Catherine Bauer-Violas

M. G, mis en examen des chefs de transport, détention, offre ou cession, et acquisition non autorisés de produits stupéfiants, a été placé en détention provisoire.

Par une ordonnance du 16 mai 2024, le magistrat instructeur a saisi le juge des libertés et de la détention aux fins de prolongation de sa détention provisoire.

M. G. et son conseil ont été convoqués pour un débat contradictoire devant se tenir le 11 juin 2024. Le jour de l’audience, le débat a été renvoyé d’office par le juge des libertés et de la détention, au 14 juin 2024, pour nécessité de service à raison de l’empêchement du magistrat.

Le conseil de M. G. était présent à l’audience de renvoi le 14 juin mais M. G. n’a pas pu être extrait au motif « du refus de renfort FSI pour des détenus particulièrement dangereux et qui nécessitent absolument un renfort pour assurer la sécurité des agents en péril », et il a refusé d’être entendu par visio-conférence.

Par une ordonnance du 14 juin 2024, le juge des libertés et de la détention du tribunal judiciaire de Nice a ordonné la prolongation de la détention provisoire de
M. Gueddari pour une durée de quatre mois, ainsi que son maintien sous mandat de dépôt.

Sur le recours de M. G, la chambre de l’instruction de la cour d’appel d’Aix-en-Provence a rejeté le moyen de nullité et a confirmé l’ordonnance déférée.

Saisie d’un pourvoi contre cette décision, la Cour de cassation a rendu le 8 octobre 2024 (n°24-84.340), un arrêt rédigé de manière très pédagogique, précisant les conditions dans lesquelles une audience au cours de laquelle il est statué sur la prolongation de sa détention provisoire, peut se tenir hors la présence physique du détenu concerné, par le biais d’un moyen de télécommunication audiovisuelle.

L’article 706-71 du CPP dispose en effet :

« Aux fins d’une bonne administration de la justice, il peut être recouru au cours de la procédure pénale, si le magistrat en charge de la procédure ou le président de la juridiction saisie l’estime justifié, dans les cas et selon les modalités prévus au présent article, à un moyen de télécommunication audiovisuelle. (…)
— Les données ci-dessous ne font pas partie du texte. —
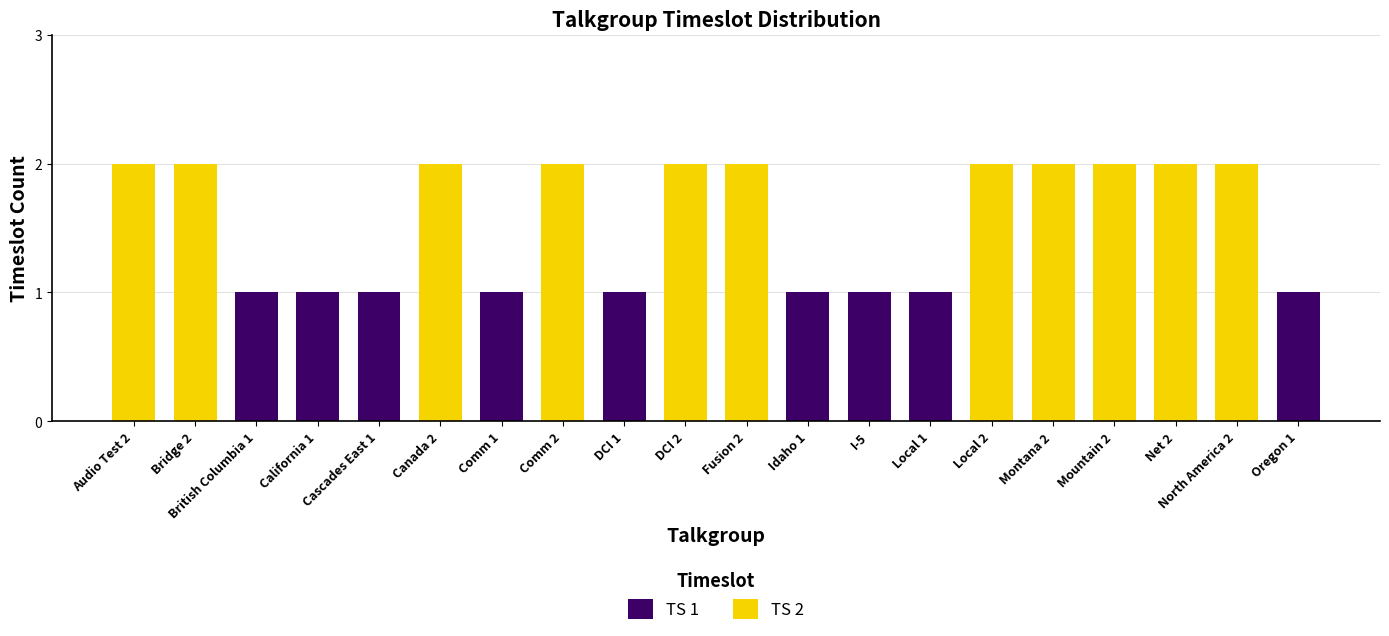

The TS 1 series shows 0 at Audio Test 2. True or false?

True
Lorsqu’il s’agit d’une audience au cours de laquelle il doit être statué sur le placement en détention provisoire ou la prolongation de la détention provisoire, la personne détenue peut, lorsqu’elle est informée de la date de l’audience et du fait que le recours à ce moyen est envisagé, refuser l’utilisation d’un moyen de télécommunication audiovisuelle, sauf si son transport paraît devoir être évité en raison des risques graves de trouble à l’ordre public ou d’évasion ».

Il se déduit par ailleurs de l’article 593 du Code de procédure pénale, que le juge qui décide de recourir à cette procédure doit indiquer dans sa décision, les motifs le justifiant.

En l’espèce, la chambre de l’instruction s’est fondée, pour rejeter la demande de nullité de l’ordonnance du juge des libertés et de la détention, sur le fait que le refus de renfort opposé par la gendarmerie pour extraire M. G constituait une circonstance imprévisible et insurmontable, extérieure au service public de la justice.

Pour casser cette décision, la Cour de cassation a retenu que l’exécution des réquisitions d’extraction est une mission qui relève du service public de la justice et que le défaut d’extraction par les services de l’administration pénitentiaire justifié par l’absence de renfort des forces de sécurité intérieure ne saurait, à lui seul et indépendamment de toute autre circonstance, constituer une circonstance imprévisible et insurmontable extérieure au service de la justice.

Elle a ensuite jugé que la chambre de l’instruction aurait dû, après avoir constaté que M. G. refusait le recours à la visioconférence, pour pouvoir écarter la nullité du débat contradictoire devant le juge des libertés et de la détention, rechercher si son extraction paraissait devoir être évitée en raison des risques graves de trouble à l’ordre public ou d’évasion.

Il se déduit de cette décision que le recours à la technologie pour la tenue des audiences, doit rester l’exception et que ce n’est qu’en cas de force majeure que son utilisation se justifie.